Questa è una domanda interessante. Penso che, soprattutto negli Stati Uniti, la sindacalizzazione nell’ambito dei videogiochi sia sempre stata vista in modo piuttosto negativo. Credo che la cosa sia cominciata all’inizio degli anni ’80, quando i sindacati sono stati in gran parte sciolti, e quindi c’è un’intera generazione di persone, negli USA, che non ha idea dei benefici dei sindacati e ci sono persone che adesso stanno cercando di organizzarsi. Io le sostengo. Penso che le persone che lavorano in questo settore così volatile, così dipendente dal successo del prodotto, debbano essere in qualche modo protette, perché è il talento che crea questa grande arte che amiamo, e questo talento deve essere salvaguardato in qualche modo.
La mia ultima domanda riguarda le categorie specifiche di lavoratori, come ad esempio le donne, o alcuni gruppi etnici che hanno forse più problemi all’interno dell’ambiente di lavoro. Pensi che ci sia una relazione tra queste categorie più fragili e la crisi in atto? Potrebbe essere più grave per i lavoratori che fanno parte di queste categorie?
Purtroppo, a me sembra che in questo momento, soprattutto quando parliamo di grandi compagnie, e non solo nel mondo dei videogiochi, le prime associazioni e i primi gruppi che vengono sciolti sono proprio quelli speciali, perché le corporazioni sembrano voler dichiarare che implementare la diversità, l’equità e l’inclusione costa troppo, in questo momento difficile.
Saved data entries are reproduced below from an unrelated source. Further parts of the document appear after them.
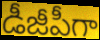
డీజీపీగా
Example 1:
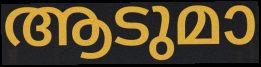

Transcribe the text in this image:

ആടുമാ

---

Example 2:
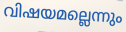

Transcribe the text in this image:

വിഷയമല്ലെന്നും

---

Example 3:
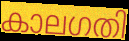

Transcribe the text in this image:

കാലഗതി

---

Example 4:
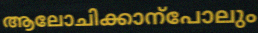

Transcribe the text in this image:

ആലോചിക്കാന്പോലും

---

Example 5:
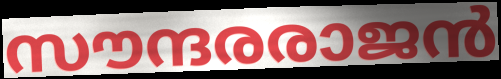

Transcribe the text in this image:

സൗന്ദരരാജൻ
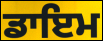
ਡਾਇਮ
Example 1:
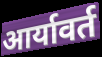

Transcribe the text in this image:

आर्यावर्त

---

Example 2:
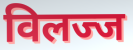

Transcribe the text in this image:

विलज्ज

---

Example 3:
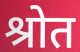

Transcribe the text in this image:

श्रोत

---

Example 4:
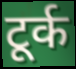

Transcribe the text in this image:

टूर्क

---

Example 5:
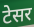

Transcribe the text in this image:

टेसर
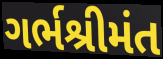
ગર્ભશ્રીમંત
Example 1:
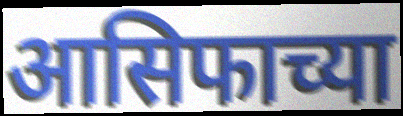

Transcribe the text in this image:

आसिफाच्या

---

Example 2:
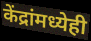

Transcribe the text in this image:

केंद्रांमध्येही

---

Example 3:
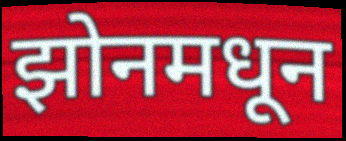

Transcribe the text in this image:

झोनमधून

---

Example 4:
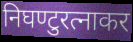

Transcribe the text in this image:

निघण्टुरत्नाकर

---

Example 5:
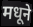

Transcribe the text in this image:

मधूने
E quindi, è la prima cosa che vanno a tagliare per abbassare i costi dell’azienda. E quando le persone che sostengono il lavoro delle donne o delle minoranze negli studi di sviluppo vengono mandate via insieme a tutte le altre, purtroppo il duro lavoro che si era fatto fino a quel momento per sviluppare inclusione e diversità anche nei giochi dovrà ricominciare da capo.